An den Proben dürfen maximal zehn Personen teilnehmen, heißt es in der Verordnung der Regierung. Außerdem müssen Musiker mit Blasinstrumenten einen Abstand von drei Metern einhalten. Jeder Probenteilnehmer – außer die Blasmusiker – muss einen Mund-NasenSchutz tragen. Alle 20 Minuten muss zehn Minuten gelüftet werden... Die Liste der einzuhaltenden Regeln ist lang. „Unser Hauptproblem ist die Maximalzahl von zehn Personen“, sagt Nino Alfke, Vorsitzender der Neuburger Stadtkapelle. Die Stadtkapelle hat eine Orchestergröße von ungefähr 70 Menschen, erklärt Alfke weiter. „Wir wollen nicht sondieren.“Hinzu käme der erhebliche Organisationsaufwand, zum Beispiel beim Führen einer Anwesenheitsliste, um Kontaktketten zurückzuverfolgen. Und wofür? „Wir haben im Moment sowieso keine Auftritte, auf die wir hinarbeiten müssten“, sagt der Vereinsvorsitzende. Außerdem würden die Vorschriften dem Grundgedanken eines Vereins widersprechen, denn das soziale Leben bleibt eingeschränkt. Ein gemütliches Zusammensitzen nach den Proben ist nicht gestattet. „So macht das wenig Freude! Wir hoffen, dass es nach den Sommerferien eine weitere Lockerung gibt.“
Ähnlich sieht die Situation Stefanie Czerny, Vorsitzende der Rennertshofener Marktkapelle. Der Ausbildungsbetrieb mit Einzel- und Kleingruppenunterricht wird zwar unter Einhaltung der Hygienevorschriften wieder stattfinden, berichtet die Vereinsvorsitzende. Die „Spätlese“mit 25 Musikern, die Jugendkapelle mit 20 Musikanten und die 45-köpfige Marktkapelle werden aber stumm bleiben.

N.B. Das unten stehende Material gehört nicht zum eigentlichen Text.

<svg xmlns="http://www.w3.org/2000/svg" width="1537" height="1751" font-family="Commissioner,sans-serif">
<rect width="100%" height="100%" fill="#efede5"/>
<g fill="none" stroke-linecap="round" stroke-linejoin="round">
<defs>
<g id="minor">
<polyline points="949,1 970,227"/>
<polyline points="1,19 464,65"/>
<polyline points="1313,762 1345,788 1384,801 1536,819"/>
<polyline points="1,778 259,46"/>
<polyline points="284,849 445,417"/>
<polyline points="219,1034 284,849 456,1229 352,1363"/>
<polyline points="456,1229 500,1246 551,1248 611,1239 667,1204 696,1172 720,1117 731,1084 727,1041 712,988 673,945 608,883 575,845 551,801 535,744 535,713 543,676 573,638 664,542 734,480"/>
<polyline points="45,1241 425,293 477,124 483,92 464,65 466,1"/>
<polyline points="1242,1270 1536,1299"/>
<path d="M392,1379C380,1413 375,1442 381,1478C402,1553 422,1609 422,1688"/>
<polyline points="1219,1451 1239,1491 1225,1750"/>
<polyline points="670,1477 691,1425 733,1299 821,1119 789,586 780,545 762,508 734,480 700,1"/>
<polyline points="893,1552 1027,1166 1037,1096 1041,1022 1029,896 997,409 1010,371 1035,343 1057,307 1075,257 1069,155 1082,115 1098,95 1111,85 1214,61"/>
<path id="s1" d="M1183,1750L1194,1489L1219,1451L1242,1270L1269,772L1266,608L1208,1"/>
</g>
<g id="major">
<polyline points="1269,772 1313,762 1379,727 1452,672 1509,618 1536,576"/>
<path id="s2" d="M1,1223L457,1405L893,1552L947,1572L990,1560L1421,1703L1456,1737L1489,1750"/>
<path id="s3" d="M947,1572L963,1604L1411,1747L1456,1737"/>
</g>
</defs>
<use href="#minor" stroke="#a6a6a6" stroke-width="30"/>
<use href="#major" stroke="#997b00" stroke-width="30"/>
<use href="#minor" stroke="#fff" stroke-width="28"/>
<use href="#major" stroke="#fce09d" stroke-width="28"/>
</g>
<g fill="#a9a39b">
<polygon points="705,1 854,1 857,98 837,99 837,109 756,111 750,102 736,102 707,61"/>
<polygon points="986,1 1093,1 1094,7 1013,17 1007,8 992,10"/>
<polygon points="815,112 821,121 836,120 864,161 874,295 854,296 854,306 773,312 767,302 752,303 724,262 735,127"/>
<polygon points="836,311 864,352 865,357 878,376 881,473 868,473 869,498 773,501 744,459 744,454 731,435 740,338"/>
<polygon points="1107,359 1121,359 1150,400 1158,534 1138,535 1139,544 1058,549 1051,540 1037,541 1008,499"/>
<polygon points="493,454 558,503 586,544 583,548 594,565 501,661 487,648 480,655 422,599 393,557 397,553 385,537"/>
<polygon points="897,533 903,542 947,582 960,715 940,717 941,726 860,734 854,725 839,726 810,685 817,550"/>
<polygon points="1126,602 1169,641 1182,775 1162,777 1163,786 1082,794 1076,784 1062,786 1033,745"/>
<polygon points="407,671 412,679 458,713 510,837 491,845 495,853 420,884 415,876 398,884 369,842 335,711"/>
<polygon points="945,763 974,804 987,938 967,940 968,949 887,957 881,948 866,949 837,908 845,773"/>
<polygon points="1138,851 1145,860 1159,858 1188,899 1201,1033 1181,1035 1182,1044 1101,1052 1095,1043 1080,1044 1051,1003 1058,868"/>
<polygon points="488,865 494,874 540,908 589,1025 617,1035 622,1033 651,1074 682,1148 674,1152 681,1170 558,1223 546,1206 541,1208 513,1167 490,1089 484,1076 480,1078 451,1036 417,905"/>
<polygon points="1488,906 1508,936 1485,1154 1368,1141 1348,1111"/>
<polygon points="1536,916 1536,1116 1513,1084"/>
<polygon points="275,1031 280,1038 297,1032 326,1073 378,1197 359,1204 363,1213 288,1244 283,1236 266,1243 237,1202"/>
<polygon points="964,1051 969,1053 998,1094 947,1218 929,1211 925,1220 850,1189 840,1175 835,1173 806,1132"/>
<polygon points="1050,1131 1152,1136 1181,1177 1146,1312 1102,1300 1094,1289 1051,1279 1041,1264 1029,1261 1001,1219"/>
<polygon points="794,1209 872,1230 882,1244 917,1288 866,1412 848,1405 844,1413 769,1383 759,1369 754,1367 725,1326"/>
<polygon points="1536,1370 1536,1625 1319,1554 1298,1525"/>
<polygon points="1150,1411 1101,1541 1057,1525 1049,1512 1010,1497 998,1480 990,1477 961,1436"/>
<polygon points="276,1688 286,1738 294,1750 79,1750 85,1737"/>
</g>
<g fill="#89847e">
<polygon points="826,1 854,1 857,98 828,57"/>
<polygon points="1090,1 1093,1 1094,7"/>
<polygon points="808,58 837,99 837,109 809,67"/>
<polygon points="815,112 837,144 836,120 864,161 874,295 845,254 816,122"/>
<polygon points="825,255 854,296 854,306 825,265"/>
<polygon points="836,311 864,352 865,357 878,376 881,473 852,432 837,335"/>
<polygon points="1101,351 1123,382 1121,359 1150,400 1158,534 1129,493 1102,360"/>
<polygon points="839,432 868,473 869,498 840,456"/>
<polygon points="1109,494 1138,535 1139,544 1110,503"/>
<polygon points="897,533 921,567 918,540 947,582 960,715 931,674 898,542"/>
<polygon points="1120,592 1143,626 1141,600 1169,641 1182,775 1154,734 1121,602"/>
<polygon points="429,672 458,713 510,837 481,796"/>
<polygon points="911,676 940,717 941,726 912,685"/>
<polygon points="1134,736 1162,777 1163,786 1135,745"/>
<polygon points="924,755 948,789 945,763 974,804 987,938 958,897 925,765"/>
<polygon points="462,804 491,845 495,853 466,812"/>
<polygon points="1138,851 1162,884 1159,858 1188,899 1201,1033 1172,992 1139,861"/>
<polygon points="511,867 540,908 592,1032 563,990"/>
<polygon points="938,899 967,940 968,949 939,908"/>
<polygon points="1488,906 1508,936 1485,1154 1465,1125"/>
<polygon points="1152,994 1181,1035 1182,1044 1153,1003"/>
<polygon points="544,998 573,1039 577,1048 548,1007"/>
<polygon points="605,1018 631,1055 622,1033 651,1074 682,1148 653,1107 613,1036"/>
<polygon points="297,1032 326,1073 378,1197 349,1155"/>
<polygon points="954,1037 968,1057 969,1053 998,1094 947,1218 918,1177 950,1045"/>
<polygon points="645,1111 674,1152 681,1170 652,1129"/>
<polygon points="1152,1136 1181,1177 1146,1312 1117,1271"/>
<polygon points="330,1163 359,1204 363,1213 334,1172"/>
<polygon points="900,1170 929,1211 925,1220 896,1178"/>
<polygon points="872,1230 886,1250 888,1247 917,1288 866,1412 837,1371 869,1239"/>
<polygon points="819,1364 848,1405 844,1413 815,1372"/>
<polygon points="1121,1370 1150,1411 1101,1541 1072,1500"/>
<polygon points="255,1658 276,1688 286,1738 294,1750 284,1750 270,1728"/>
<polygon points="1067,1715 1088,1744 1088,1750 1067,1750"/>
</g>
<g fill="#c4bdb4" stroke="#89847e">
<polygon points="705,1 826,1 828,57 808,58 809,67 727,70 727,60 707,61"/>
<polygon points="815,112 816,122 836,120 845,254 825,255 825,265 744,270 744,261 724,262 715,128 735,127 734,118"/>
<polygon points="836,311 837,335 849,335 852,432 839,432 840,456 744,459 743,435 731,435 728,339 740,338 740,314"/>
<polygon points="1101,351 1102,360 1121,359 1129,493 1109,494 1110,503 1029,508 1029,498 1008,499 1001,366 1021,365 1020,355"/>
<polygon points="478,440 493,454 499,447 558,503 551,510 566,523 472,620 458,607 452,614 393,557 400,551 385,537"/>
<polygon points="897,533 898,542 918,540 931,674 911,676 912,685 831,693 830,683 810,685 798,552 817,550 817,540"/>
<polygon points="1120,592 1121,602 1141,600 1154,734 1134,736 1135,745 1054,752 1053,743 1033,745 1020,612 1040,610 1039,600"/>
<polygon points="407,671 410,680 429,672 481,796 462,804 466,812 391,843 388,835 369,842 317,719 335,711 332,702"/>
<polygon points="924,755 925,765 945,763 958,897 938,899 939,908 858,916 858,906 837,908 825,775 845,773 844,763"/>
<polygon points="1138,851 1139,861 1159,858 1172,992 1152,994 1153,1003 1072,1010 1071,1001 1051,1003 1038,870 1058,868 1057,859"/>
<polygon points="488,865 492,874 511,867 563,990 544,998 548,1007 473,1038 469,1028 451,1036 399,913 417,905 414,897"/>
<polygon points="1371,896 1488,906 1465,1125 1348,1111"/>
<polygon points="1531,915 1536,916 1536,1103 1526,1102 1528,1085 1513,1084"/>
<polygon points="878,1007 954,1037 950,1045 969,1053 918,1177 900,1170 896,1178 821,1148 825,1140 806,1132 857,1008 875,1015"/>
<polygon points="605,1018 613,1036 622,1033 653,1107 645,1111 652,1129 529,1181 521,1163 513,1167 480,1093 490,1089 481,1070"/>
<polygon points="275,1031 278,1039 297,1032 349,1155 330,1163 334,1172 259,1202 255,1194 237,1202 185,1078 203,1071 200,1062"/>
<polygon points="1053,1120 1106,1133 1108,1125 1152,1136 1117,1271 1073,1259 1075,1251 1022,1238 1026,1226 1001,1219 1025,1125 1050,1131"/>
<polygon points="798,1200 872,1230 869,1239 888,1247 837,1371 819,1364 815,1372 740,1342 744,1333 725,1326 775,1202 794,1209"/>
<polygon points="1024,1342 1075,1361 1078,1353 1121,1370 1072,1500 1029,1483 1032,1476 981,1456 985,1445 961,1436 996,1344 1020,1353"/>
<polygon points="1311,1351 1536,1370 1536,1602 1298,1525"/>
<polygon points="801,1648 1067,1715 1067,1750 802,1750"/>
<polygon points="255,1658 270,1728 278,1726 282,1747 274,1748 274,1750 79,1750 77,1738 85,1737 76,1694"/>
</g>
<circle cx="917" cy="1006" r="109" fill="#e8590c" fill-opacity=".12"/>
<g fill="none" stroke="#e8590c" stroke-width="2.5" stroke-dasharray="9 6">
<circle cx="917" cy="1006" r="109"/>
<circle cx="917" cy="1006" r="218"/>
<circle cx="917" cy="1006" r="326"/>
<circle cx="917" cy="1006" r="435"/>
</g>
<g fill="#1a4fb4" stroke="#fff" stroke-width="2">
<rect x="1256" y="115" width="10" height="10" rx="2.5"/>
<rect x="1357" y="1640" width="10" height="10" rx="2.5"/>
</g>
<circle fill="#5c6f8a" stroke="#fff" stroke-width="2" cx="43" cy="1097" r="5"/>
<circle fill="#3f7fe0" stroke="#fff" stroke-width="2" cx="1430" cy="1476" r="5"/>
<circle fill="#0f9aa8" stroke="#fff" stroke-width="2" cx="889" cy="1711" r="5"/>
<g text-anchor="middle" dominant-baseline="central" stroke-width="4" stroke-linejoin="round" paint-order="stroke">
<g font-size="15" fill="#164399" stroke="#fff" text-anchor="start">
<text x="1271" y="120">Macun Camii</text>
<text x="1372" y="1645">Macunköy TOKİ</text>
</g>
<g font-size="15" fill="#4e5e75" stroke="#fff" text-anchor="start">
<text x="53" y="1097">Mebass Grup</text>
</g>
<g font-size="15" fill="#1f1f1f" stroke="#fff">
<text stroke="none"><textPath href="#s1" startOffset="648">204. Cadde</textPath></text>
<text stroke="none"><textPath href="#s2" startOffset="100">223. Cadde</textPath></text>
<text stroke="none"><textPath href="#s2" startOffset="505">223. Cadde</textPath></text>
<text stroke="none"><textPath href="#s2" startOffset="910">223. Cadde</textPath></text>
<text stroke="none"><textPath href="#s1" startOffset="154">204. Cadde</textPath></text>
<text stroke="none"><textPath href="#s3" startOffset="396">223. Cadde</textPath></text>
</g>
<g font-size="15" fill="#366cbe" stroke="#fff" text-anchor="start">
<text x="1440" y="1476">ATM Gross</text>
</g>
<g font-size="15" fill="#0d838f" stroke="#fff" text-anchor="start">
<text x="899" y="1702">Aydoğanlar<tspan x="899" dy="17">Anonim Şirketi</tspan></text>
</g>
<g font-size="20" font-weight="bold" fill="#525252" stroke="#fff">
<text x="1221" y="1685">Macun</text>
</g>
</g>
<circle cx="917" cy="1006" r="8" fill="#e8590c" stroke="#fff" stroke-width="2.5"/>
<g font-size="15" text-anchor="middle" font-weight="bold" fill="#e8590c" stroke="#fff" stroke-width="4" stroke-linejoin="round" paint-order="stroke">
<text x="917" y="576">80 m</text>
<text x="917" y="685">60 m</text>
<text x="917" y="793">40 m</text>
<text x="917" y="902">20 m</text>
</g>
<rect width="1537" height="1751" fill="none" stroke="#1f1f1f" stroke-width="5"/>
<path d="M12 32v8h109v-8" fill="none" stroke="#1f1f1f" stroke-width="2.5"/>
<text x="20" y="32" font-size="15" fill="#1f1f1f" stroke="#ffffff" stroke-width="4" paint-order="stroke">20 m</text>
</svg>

Der Hauptgrund dafür sei die Abstandsregel, sagt Czerny. So einen großen Probenraum hätten sie in Rennertshofen nun einmal nicht. „Wir haben es ausgemessen.“Die Verordnung der Regierung brächte nur kleinen Musikgruppen einen Vorteil, findet Czerny, zum Beispiel Hochzeitsbands, für Vereine sei sie „nicht so optimal“.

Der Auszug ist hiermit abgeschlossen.